Records shown: Begin

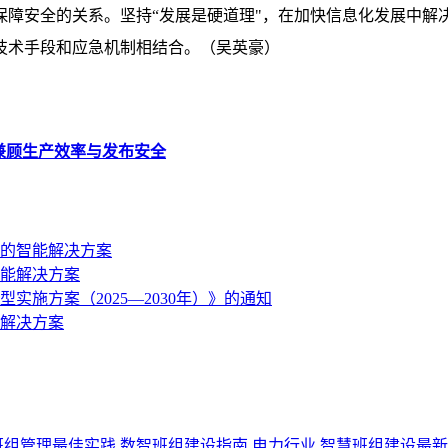
保障安全的关系。坚持“发展是硬道理"，在加快信息化发展中解
技术手段和应急机制相结合。（吴英豪）
兼顾生产效率与发布安全
的智能解决方案
能解决方案
施方案（2025—2030年）》的通知
解决方案
班组管理最佳实践
数智班组建设指南
电力行业
智慧班组建设最新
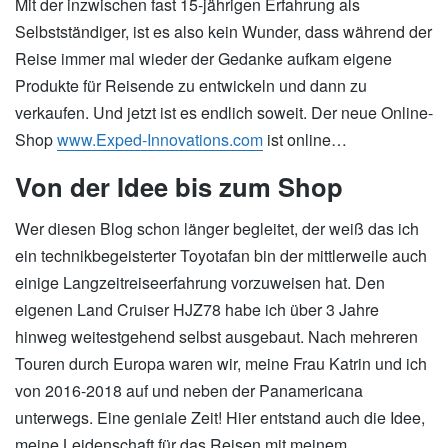
Mit der inzwischen fast 15-jährigen Erfahrung als
Selbstständiger, ist es also kein Wunder, dass während der
Reise immer mal wieder der Gedanke aufkam eigene
Produkte für Reisende zu entwickeln und dann zu
verkaufen. Und jetzt ist es endlich soweit. Der neue Online-
Shop
www.Exped-Innovations.com
ist online…
Von der Idee bis zum Shop
Wer diesen Blog schon länger begleitet, der weiß das ich
ein technikbegeisterter Toyotafan bin der mittlerweile auch
einige Langzeitreiseerfahrung vorzuweisen hat. Den
eigenen Land Cruiser HJZ78 habe ich über 3 Jahre
hinweg weitestgehend selbst ausgebaut. Nach mehreren
Touren durch Europa waren wir, meine Frau Katrin und ich
von 2016-2018 auf und neben der Panamericana
unterwegs. Eine geniale Zeit! Hier entstand auch die Idee,
meine Leidenschaft für das Reisen mit meinem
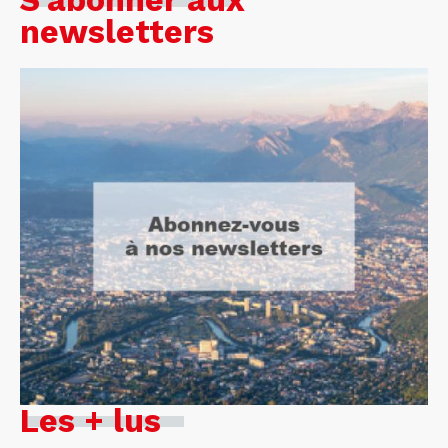
S'abonner aux
newsletters
Les + lus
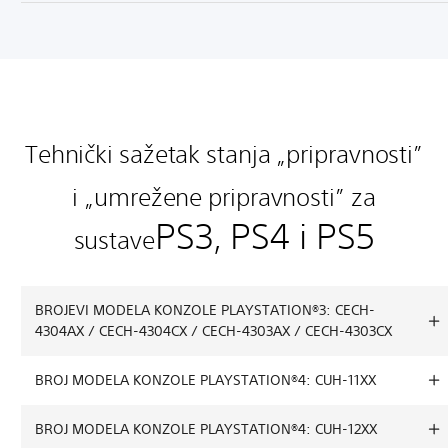
Tehnički sažetak stanja „pripravnosti”
i „umrežene pripravnosti” za
PS3, PS4 i PS5
sustave
BROJEVI MODELA KONZOLE PLAYSTATION®3: CECH-
4304AX / CECH-4304CX / CECH-4303AX / CECH-4303CX
BROJ MODELA KONZOLE PLAYSTATION®4: CUH-11XX
BROJ MODELA KONZOLE PLAYSTATION®4: CUH-12XX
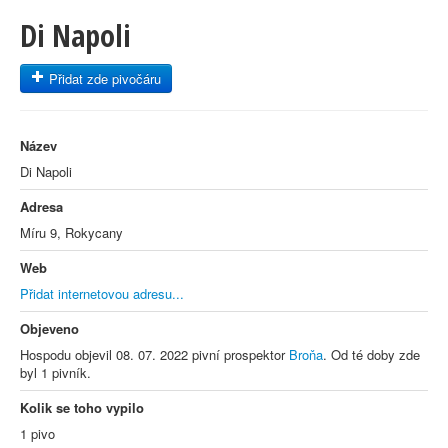
Di Napoli
Přidat zde pivočáru
Název
Di Napoli
Adresa
Míru 9, Rokycany
Web
Přidat internetovou adresu...
Objeveno
Hospodu objevil 08. 07. 2022 pivní prospektor
Broňa
. Od té doby zde
byl 1 pivník.
Kolik se toho vypilo
1 pivo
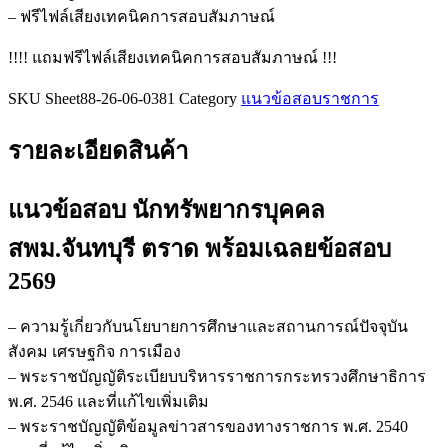
ชิ้น
– ฟรีไฟล์เสียงเทคนิคการสอบสัมภาษณ์
!!!! แถมฟรีไฟล์เสียงเทคนิคการสอบสัมภาษณ์ !!!
SKU
Sheet88-26-06-0381
Category
แนวข้อสอบราชการ
รายละเอียดสินค้า
แนวข้อสอบ นักทรัพยากรบุคคล
สพม.จันทบุรี ตราด
พร้อมเฉลยข้อสอบ
2569
– ความรู้เกี่ยวกับนโยบายการศึกษาและสถานการณ์ปัจจุบัน
สังคม เศรษฐกิจ การเมือง
– พระราชบัญญัติระเบียบบริหารราชการกระทรวงศึกษาธิการ
พ.ศ. 2546 และที่แก้ไขเพิ่มเติม
– พระราชบัญญัติข้อมูลข่าวสารของทางราชการ พ.ศ. 2540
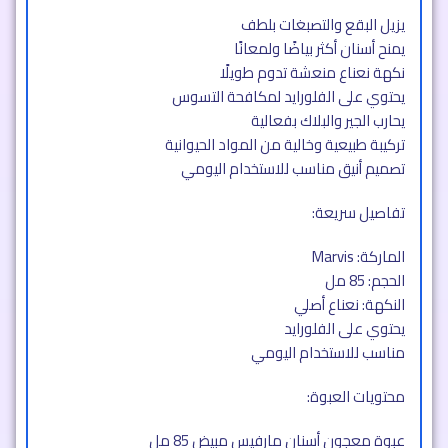
يزيل البقع والتصبغات بلطف
يمنح أسنان أكثر بياضًا ولمعانًا
نكهة نعناع منعشة تدوم طويلًا
يحتوي على الفلورايد لمكافحة التسوس
يحارب الجير والبلاك بفعالية
تركيبة طبيعية وخالية من المواد الحيوانية
تصميم أنيق مناسب للاستخدام اليومي
تفاصيل سريعة:
الماركة: Marvis
الحجم: 85 مل
النكهة: نعناع أصلي
يحتوي على الفلورايد
مناسب للاستخدام اليومي
محتويات العبوة:
عبوة معجون أسنان مارفيس مبيض 85 مل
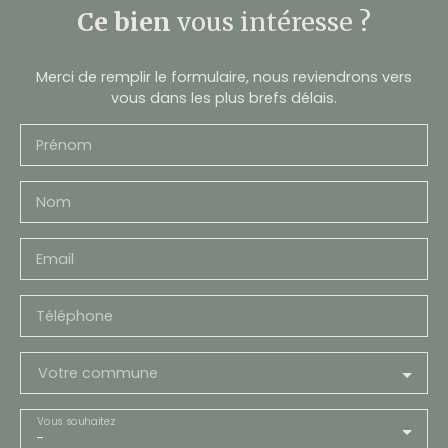
Ce bien
vous intéresse ?
Merci de remplir le formulaire, nous reviendrons vers
vous dans les plus brefs délais.
Prénom
Nom
Email
Téléphone
Votre commune
Vous souhaitez
-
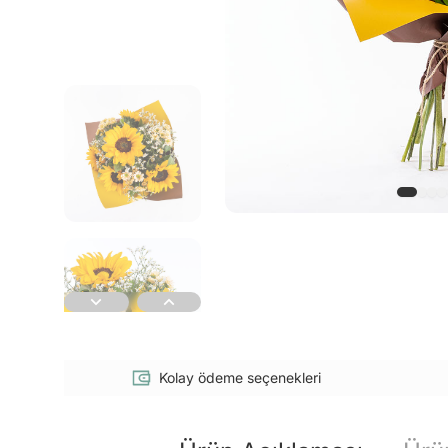
Kolay ödeme seçenekleri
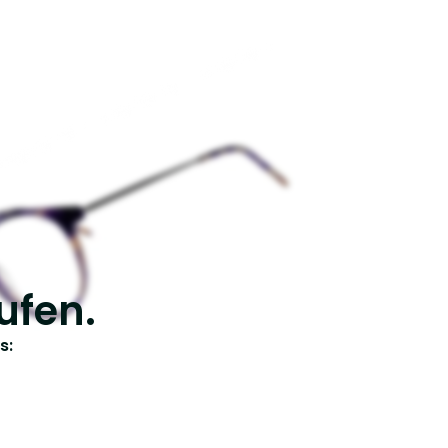
ufen.
s:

Records shown: End

(Exercise)
The data is to be returned exactly as it stands, pictures aside.

(Written response)
保障安全的关系。坚持“发展是硬道理"，在加快信息化发展中解
技术手段和应急机制相结合。（吴英豪）
兼顾生产效率与发布安全
的智能解决方案
能解决方案
施方案（2025—2030年）》的通知
解决方案
班组管理最佳实践
数智班组建设指南
电力行业
智慧班组建设最新
Mit der inzwischen fast 15-jährigen Erfahrung als
Selbstständiger, ist es also kein Wunder, dass während der
Reise immer mal wieder der Gedanke aufkam eigene
Produkte für Reisende zu entwickeln und dann zu
verkaufen. Und jetzt ist es endlich soweit. Der neue Online-
Shop
www.Exped-Innovations.com
ist online…
Von der Idee bis zum Shop
Wer diesen Blog schon länger begleitet, der weiß das ich
ein technikbegeisterter Toyotafan bin der mittlerweile auch
einige Langzeitreiseerfahrung vorzuweisen hat. Den
eigenen Land Cruiser HJZ78 habe ich über 3 Jahre
hinweg weitestgehend selbst ausgebaut. Nach mehreren
Touren durch Europa waren wir, meine Frau Katrin und ich
von 2016-2018 auf und neben der Panamericana
unterwegs. Eine geniale Zeit! Hier entstand auch die Idee,
meine Leidenschaft für das Reisen mit meinem
S'abonner aux
newsletters
Les + lus
Tehnički sažetak stanja „pripravnosti”
i „umrežene pripravnosti” za
PS3, PS4 i PS5
sustave
BROJEVI MODELA KONZOLE PLAYSTATION®3: CECH-
4304AX / CECH-4304CX / CECH-4303AX / CECH-4303CX
BROJ MODELA KONZOLE PLAYSTATION®4: CUH-11XX
BROJ MODELA KONZOLE PLAYSTATION®4: CUH-12XX
Di Napoli
Přidat zde pivočáru
Název
Di Napoli
Adresa
Míru 9, Rokycany
Web
Přidat internetovou adresu...
Objeveno
Hospodu objevil 08. 07. 2022 pivní prospektor
Broňa
. Od té doby zde
byl 1 pivník.
Kolik se toho vypilo
1 pivo
ชิ้น
– ฟรีไฟล์เสียงเทคนิคการสอบสัมภาษณ์
!!!! แถมฟรีไฟล์เสียงเทคนิคการสอบสัมภาษณ์ !!!
SKU
Sheet88-26-06-0381
Category
แนวข้อสอบราชการ
รายละเอียดสินค้า
แนวข้อสอบ นักทรัพยากรบุคคล
สพม.จันทบุรี ตราด
พร้อมเฉลยข้อสอบ
2569
– ความรู้เกี่ยวกับนโยบายการศึกษาและสถานการณ์ปัจจุบัน
สังคม เศรษฐกิจ การเมือง
– พระราชบัญญัติระเบียบบริหารราชการกระทรวงศึกษาธิการ
พ.ศ. 2546 และที่แก้ไขเพิ่มเติม
– พระราชบัญญัติข้อมูลข่าวสารของทางราชการ พ.ศ. 2540
يزيل البقع والتصبغات بلطف
يمنح أسنان أكثر بياضًا ولمعانًا
نكهة نعناع منعشة تدوم طويلًا
يحتوي على الفلورايد لمكافحة التسوس
يحارب الجير والبلاك بفعالية
تركيبة طبيعية وخالية من المواد الحيوانية
تصميم أنيق مناسب للاستخدام اليومي
تفاصيل سريعة:
الماركة: Marvis
الحجم: 85 مل
النكهة: نعناع أصلي
يحتوي على الفلورايد
مناسب للاستخدام اليومي
محتويات العبوة:
عبوة معجون أسنان مارفيس مبيض 85 مل
Ce bien
vous intéresse ?
Merci de remplir le formulaire, nous reviendrons vers
vous dans les plus brefs délais.
Prénom
Nom
Email
Téléphone
Votre commune
Vous souhaitez
-
Kolay ödeme seçenekleri
ufen.
s:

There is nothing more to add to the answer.